Per una coincidenza che ritengo
straordinaria, un mio amico sacerdote mi invia ieri sera l'estratto di un libro
e mi parla della figura di Michel-Marie Zanotti-Sorkine, un Parroco marsigliese
che, ora, ritrovo in un articolo di Marina Corradi su Avvenire del 29 novembre
scorso, che pubblico di seguito, segnalato e commentato oggi da Magister: è da lì che ho
ripreso anche l'immagine del suo volto, che non conoscevo. Ringraziamo il
Signore e verifichiamo come ancora una volta il Sacerdote non deve far altro che
il sacerdote (docente-guida-santificatore: il «triplice munus») per
conquistare anime al Signore e al Suo Regno.

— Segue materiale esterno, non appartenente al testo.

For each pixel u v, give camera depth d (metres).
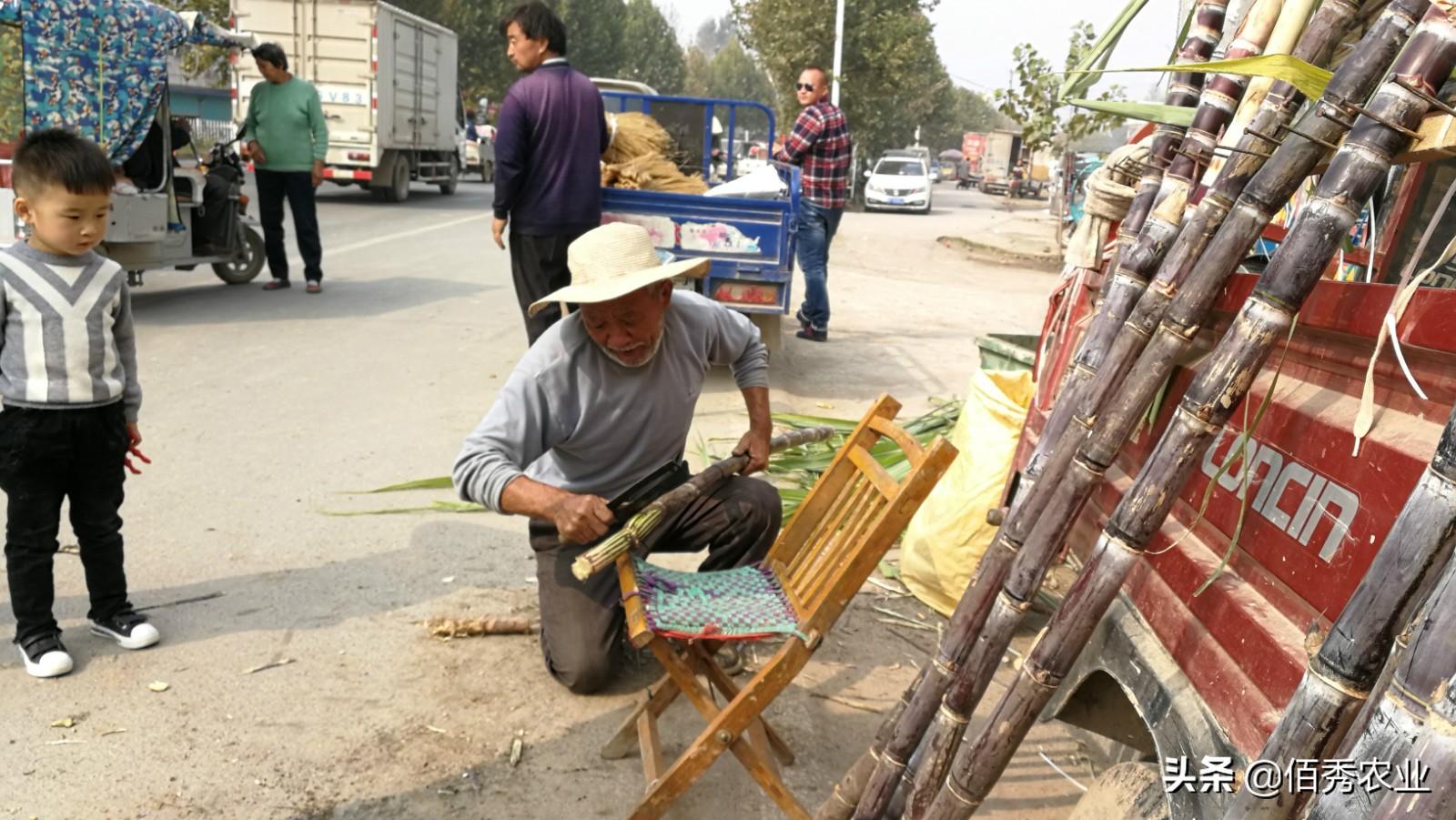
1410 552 1.23
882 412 2.76
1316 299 1.76
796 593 2.62
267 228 9.55
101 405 3.04
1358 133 1.47
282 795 2.64
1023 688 1.82
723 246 6.71
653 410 2.98
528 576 3.93
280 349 7.34
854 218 26.16
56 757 2.73
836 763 2.92
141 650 3.27
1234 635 1.70
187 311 8.48
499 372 6.95
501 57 47.44
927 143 82.31
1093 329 2.15
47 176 2.84
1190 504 2.06
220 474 4.83
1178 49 2.37
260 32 18.05
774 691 2.36
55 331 2.94
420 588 3.79
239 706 3.01
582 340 2.84
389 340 7.77
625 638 3.29
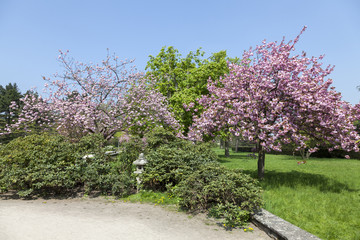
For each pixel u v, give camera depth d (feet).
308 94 25.66
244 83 29.53
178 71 62.75
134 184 24.58
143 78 49.37
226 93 29.86
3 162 22.76
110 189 24.39
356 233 13.89
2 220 15.29
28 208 18.54
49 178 21.47
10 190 24.72
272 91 28.07
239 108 26.68
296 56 27.81
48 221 15.38
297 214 17.25
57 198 22.17
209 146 30.89
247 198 16.35
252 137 26.00
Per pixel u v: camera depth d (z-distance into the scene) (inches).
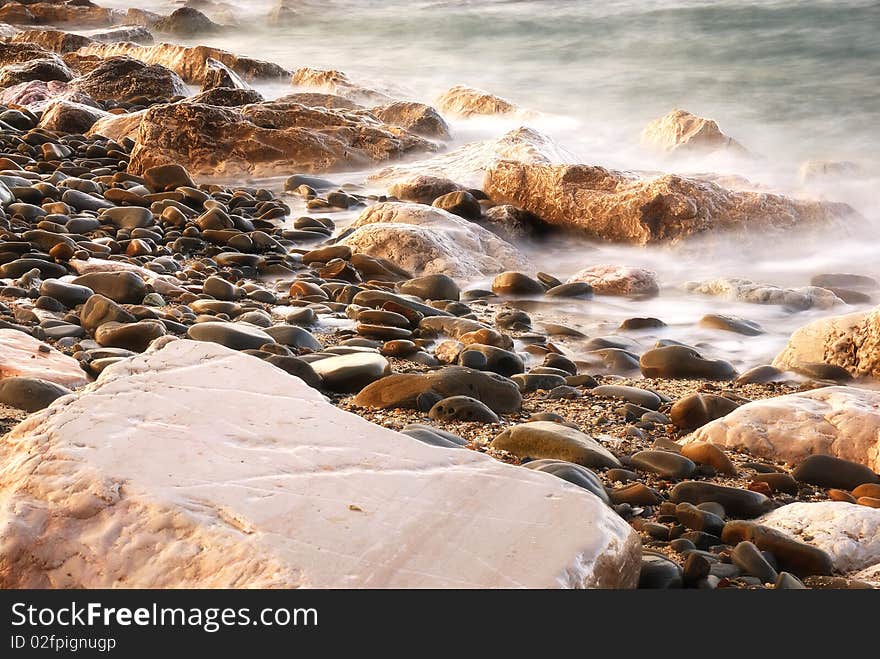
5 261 257.6
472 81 788.6
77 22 1203.9
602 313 267.6
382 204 332.5
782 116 626.8
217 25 1175.0
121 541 97.0
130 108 598.9
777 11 910.4
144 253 290.0
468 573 92.0
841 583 113.9
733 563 117.7
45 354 181.0
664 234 331.0
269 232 334.6
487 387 176.2
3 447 111.2
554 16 1023.0
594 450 149.4
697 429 168.7
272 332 209.0
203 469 104.0
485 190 373.4
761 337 245.3
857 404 162.9
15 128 500.4
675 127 513.7
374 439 111.9
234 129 447.2
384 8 1221.1
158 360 126.0
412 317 237.1
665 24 920.3
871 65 730.2
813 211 336.2
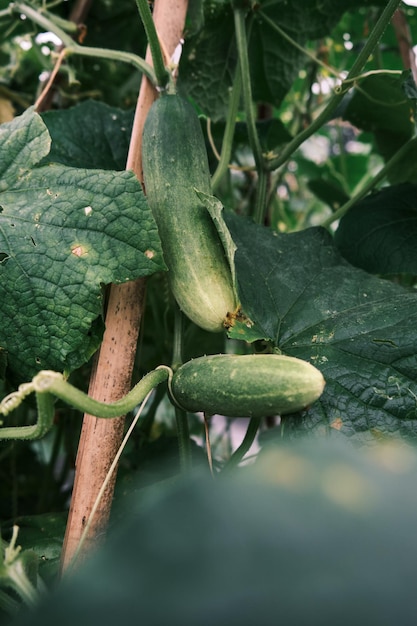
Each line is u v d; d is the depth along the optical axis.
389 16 0.57
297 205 1.29
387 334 0.50
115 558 0.16
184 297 0.49
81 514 0.47
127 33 0.89
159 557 0.16
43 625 0.15
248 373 0.43
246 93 0.64
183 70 0.70
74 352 0.48
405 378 0.48
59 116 0.66
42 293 0.47
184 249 0.49
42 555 0.52
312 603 0.14
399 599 0.15
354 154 1.12
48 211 0.48
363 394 0.48
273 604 0.14
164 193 0.50
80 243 0.47
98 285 0.46
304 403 0.42
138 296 0.50
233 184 0.97
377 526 0.16
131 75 0.93
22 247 0.48
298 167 1.14
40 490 0.89
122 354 0.50
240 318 0.50
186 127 0.52
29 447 0.90
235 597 0.15
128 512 0.53
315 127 0.63
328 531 0.16
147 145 0.52
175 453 0.67
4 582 0.39
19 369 0.48
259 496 0.17
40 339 0.47
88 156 0.65
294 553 0.16
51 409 0.40
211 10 0.67
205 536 0.16
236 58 0.72
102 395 0.49
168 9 0.56
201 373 0.45
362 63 0.60
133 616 0.15
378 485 0.17
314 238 0.61
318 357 0.50
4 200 0.50
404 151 0.68
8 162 0.51
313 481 0.17
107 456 0.48
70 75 0.72
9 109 0.83
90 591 0.15
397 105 0.70
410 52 0.79
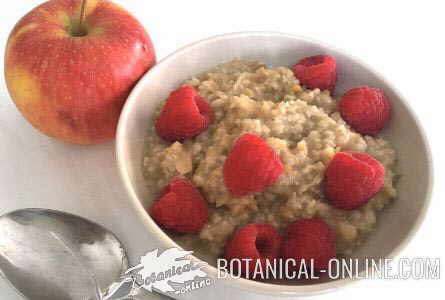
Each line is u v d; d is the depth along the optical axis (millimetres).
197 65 301
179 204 247
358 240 262
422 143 271
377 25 376
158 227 241
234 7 376
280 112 268
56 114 276
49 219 270
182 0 373
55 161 294
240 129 266
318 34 368
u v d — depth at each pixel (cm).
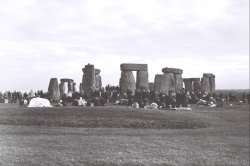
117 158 1858
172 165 1791
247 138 2711
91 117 3334
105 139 2406
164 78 6384
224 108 5262
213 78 8056
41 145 2091
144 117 3450
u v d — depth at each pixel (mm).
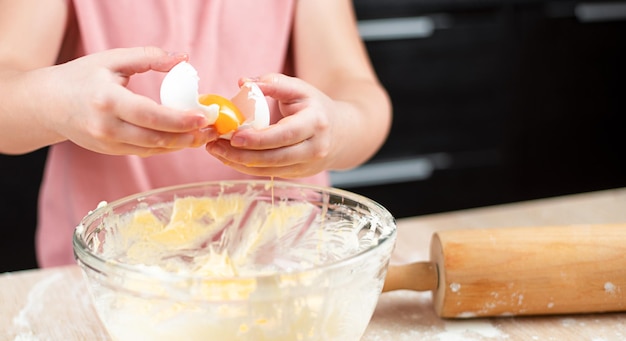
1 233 1944
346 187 2135
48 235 1226
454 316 888
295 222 877
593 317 899
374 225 812
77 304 931
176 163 1139
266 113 785
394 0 2066
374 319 899
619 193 1186
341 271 721
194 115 722
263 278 698
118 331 739
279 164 789
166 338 716
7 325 892
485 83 2221
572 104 2328
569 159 2375
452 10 2131
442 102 2195
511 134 2287
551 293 875
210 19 1151
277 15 1180
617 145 2414
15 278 980
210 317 705
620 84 2355
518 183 2334
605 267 871
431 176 2221
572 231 892
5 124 885
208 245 876
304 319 716
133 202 843
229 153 771
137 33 1138
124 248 833
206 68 1143
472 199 2287
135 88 1122
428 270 901
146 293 708
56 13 1099
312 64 1188
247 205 883
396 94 2145
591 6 2254
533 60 2248
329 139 818
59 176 1196
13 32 1055
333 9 1204
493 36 2188
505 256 873
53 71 820
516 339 865
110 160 1133
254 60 1168
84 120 756
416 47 2125
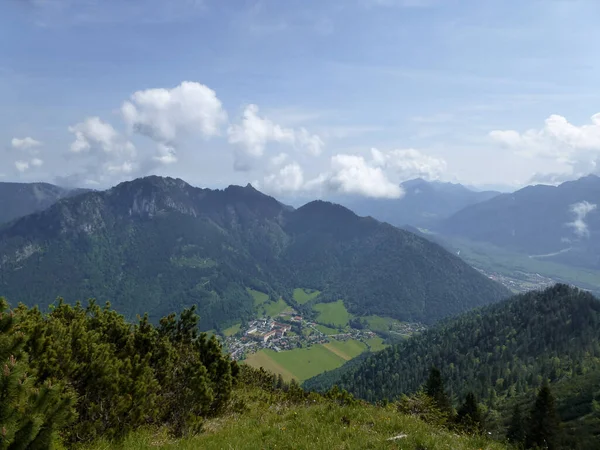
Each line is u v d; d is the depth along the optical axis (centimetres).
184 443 1248
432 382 5584
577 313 17825
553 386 10862
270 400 2334
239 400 2131
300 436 1197
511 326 19062
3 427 627
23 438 650
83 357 1314
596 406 7456
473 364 16788
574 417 7550
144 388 1414
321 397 2223
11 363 668
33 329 1227
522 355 16138
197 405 1653
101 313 1875
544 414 4219
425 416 1717
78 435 1174
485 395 12950
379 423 1335
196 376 1702
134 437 1313
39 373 1158
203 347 2114
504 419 7494
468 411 4919
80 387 1270
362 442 1109
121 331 1820
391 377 17150
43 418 698
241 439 1229
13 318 773
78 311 1834
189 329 2328
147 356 1698
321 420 1391
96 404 1272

Domani pubblicherò l'estratto in italiano del
suo libro Au diable la tiédeur (Al diavolo la tiepidezza), che si divide
in due parti. La prima è rivolta ai sacerdoti: 50 pagine di pensieri, consigli,
sentenze semplici e forti per ridefinire il loro sacerdozio. La seconda è
destinata ai fedeli per ricordare le basi della religione cattolica e far luce
sui comportamenti e virtù che aiutano a vivere. Sta avendo grande successo.
Uscito nell'ottobre scorso, ha già venduto più di 15.000 copie.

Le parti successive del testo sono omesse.